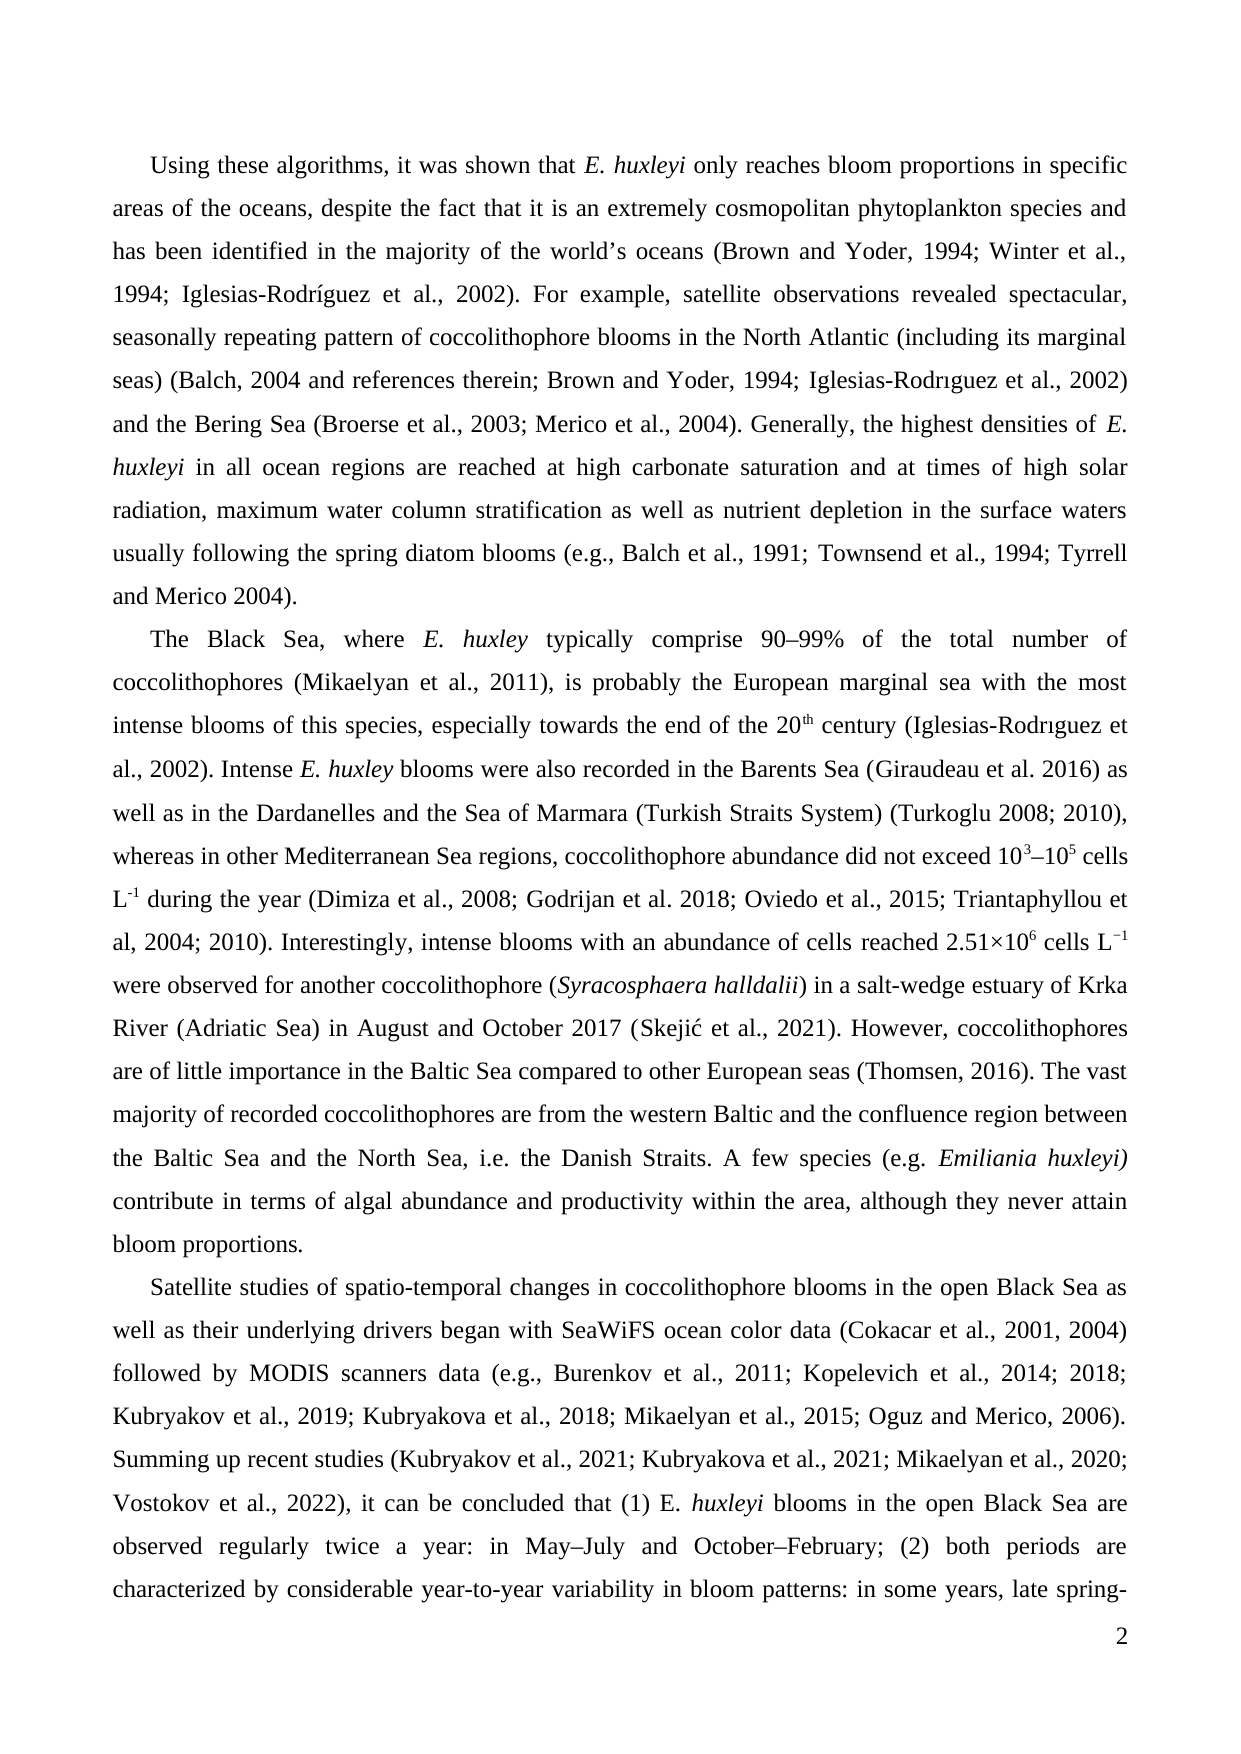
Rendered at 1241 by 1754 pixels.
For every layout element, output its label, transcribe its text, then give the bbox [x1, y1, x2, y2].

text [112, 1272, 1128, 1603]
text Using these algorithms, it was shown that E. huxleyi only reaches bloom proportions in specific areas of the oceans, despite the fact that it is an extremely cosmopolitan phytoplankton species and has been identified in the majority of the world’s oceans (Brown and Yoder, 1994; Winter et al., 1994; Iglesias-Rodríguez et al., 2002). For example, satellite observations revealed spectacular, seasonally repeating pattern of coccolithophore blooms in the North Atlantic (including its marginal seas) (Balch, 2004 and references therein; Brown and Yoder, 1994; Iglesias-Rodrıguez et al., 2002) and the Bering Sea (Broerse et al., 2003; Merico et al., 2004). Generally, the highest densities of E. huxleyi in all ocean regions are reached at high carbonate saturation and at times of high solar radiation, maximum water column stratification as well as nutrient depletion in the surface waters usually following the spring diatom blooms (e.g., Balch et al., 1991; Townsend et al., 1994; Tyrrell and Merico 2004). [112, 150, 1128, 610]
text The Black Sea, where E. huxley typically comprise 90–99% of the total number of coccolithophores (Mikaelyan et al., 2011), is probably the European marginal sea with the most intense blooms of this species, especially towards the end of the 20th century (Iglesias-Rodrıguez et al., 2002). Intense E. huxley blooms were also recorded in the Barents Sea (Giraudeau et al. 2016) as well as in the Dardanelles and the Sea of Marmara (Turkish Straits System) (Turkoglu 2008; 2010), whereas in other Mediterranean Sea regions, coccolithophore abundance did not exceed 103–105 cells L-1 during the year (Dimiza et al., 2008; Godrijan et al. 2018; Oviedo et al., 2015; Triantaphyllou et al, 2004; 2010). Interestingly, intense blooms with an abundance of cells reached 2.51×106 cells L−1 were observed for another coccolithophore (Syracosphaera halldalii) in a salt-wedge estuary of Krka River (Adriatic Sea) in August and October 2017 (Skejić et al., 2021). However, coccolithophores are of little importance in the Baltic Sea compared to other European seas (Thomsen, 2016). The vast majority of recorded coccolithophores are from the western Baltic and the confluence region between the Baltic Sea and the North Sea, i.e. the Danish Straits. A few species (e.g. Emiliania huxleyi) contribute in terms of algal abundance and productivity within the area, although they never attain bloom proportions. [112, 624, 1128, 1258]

--

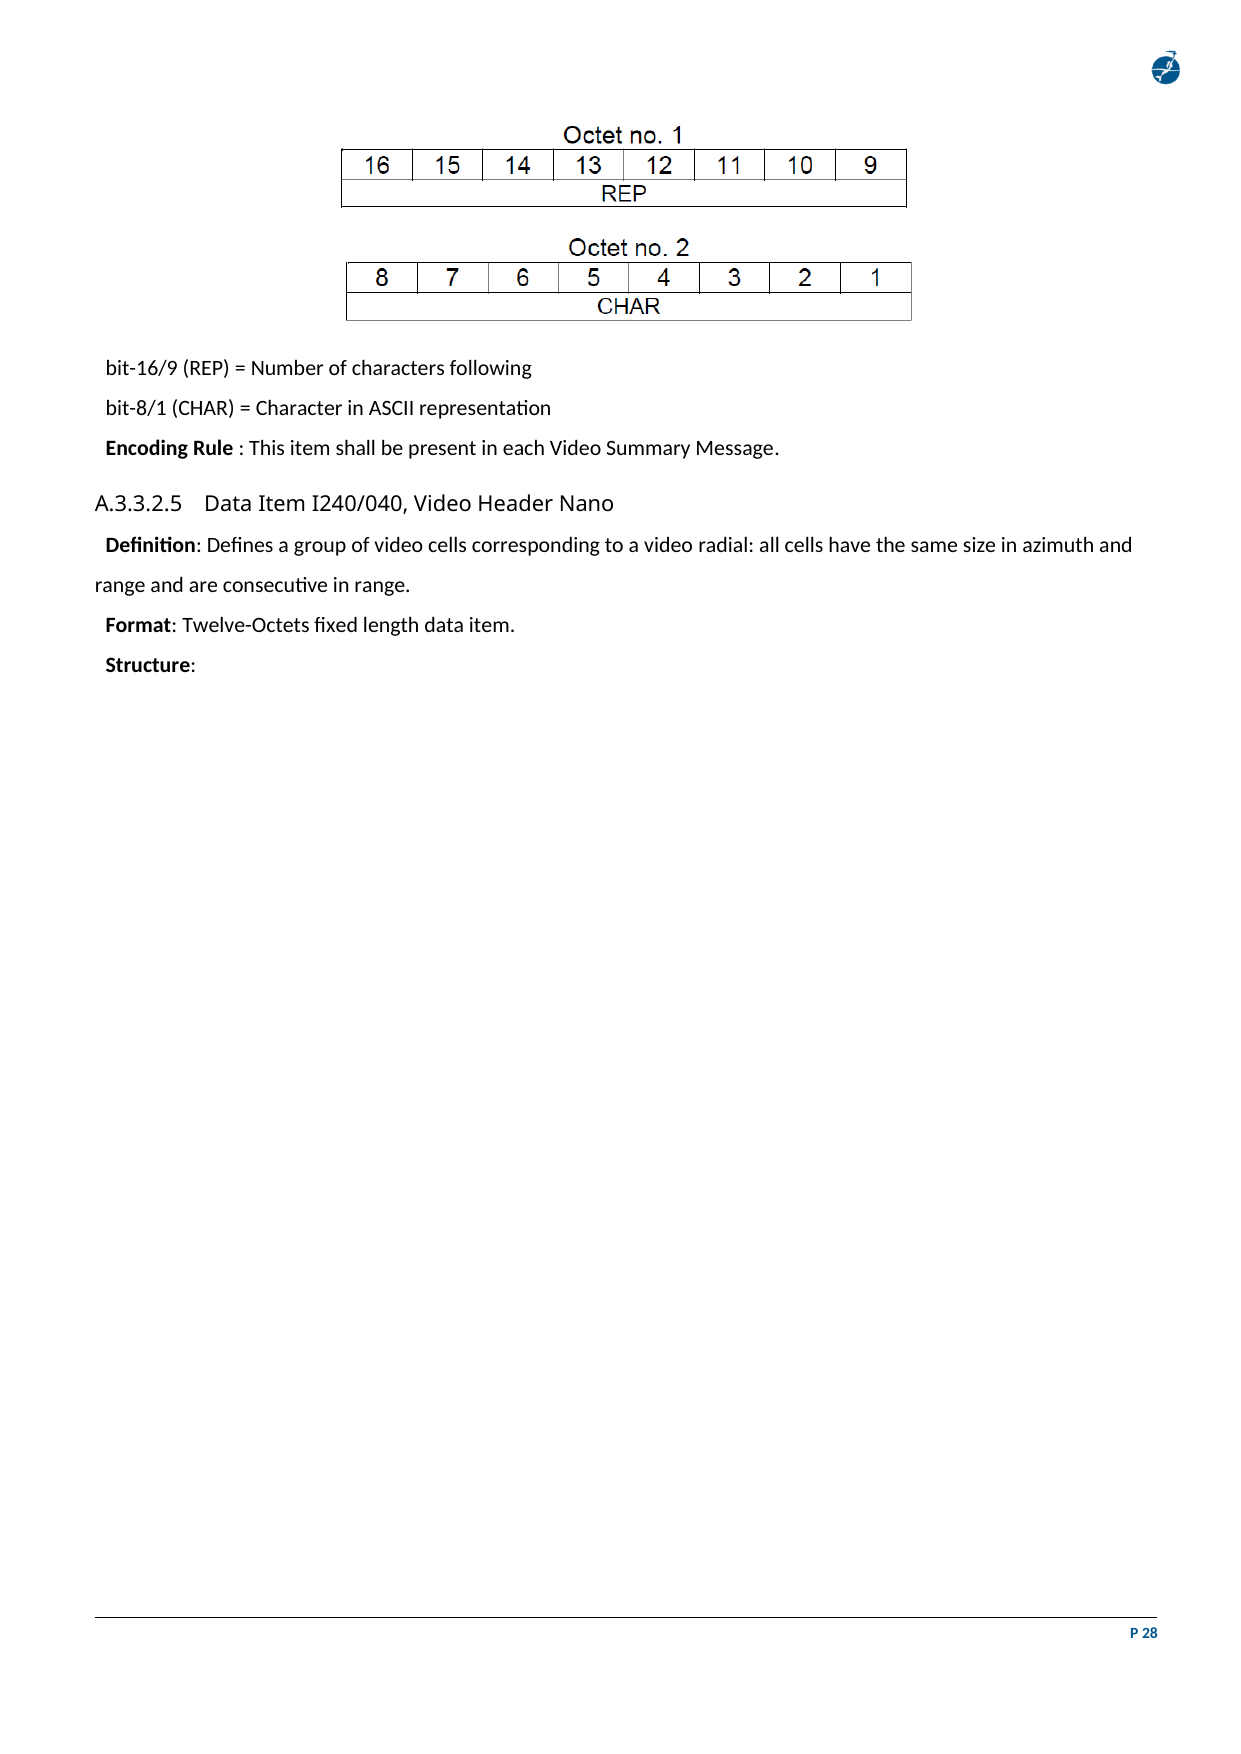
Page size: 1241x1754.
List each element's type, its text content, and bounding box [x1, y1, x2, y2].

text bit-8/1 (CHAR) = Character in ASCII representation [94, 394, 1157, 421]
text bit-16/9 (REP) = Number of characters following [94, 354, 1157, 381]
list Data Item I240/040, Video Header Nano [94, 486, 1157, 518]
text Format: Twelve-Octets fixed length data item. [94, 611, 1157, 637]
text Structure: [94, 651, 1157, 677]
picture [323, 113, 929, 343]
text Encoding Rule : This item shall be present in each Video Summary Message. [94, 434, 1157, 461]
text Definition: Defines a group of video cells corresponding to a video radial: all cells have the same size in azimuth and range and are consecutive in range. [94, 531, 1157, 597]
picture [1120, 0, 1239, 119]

§ What the task requires:
Repeat, word for word, the lines above between the line holding "Rendered at 1241 by 1754 pixels." and the line holding "For every layout", inclusive; omit everything else.

§ Written answer:
Rendered at 1241 by 1754 pixels.
For every layout element, output its label, transcribe its text, then give the bbox [x1, y1, x2, y2].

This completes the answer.